En cuanto a la personalidad del niño, tenía un carácter sosegado por naturaleza; quería a su aya, a los gatitos, a los perritos, y a todas las cosas que tenían la amabilidad de permitirle quererlas. También quería a su madre pero, en lo que se refiere a su padre, me confesó después, de mayor, que sólo se acordaba de que lo temía y lo evitaba. Christina no se quejaba a su marido de la severidad de los castigos que le imponía al muchacho, ni de los continuos azotes que creía necesario administrarle durante las clases que le daba.
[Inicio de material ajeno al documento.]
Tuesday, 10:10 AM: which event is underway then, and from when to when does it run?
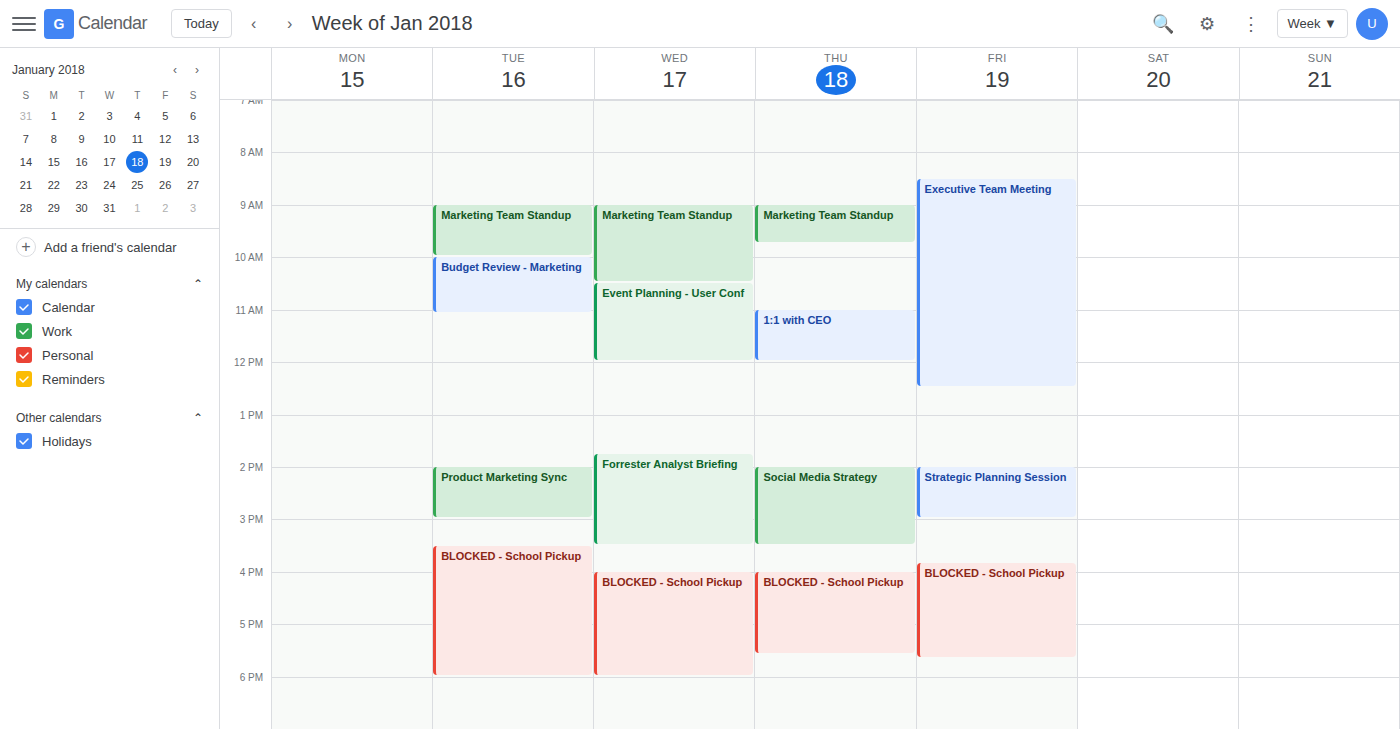
"Budget Review - Marketing", 10:00 AM to 11:05 AMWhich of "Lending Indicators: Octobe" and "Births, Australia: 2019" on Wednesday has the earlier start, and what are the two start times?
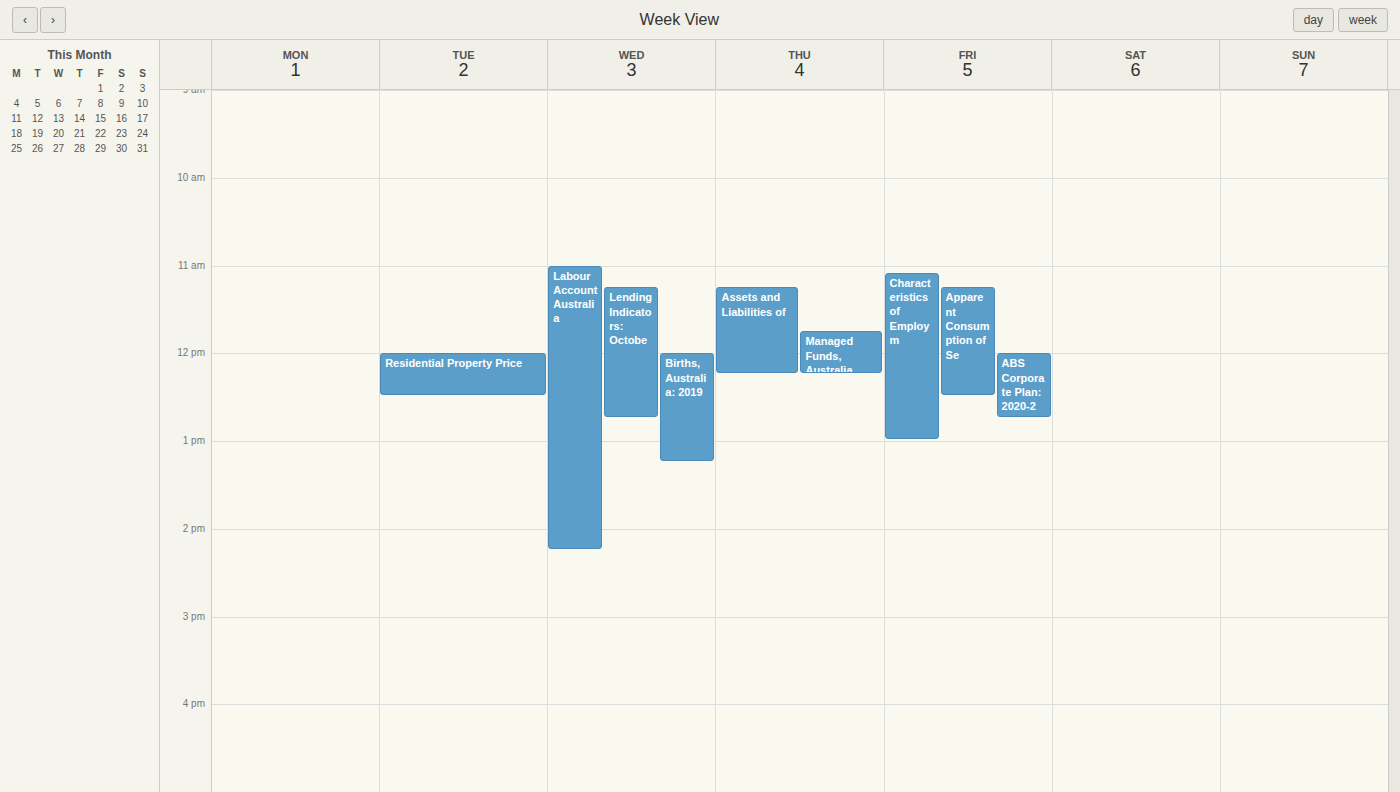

En realidad, cuando Theobald estaba ausente y se encargaba de las clases, comprobaba con amargura que la severidad era el único camino, y se aplicaba a ella de un modo tan eficaz como el propio Theobald. A pesar de todo, ella le tenía cariño a su hijo, pero Theobald nunca se lo tuvo. Christina tardó mucho en destruir todo el afecto que su primogénito le tenía, pero no cejó hasta lograrlo.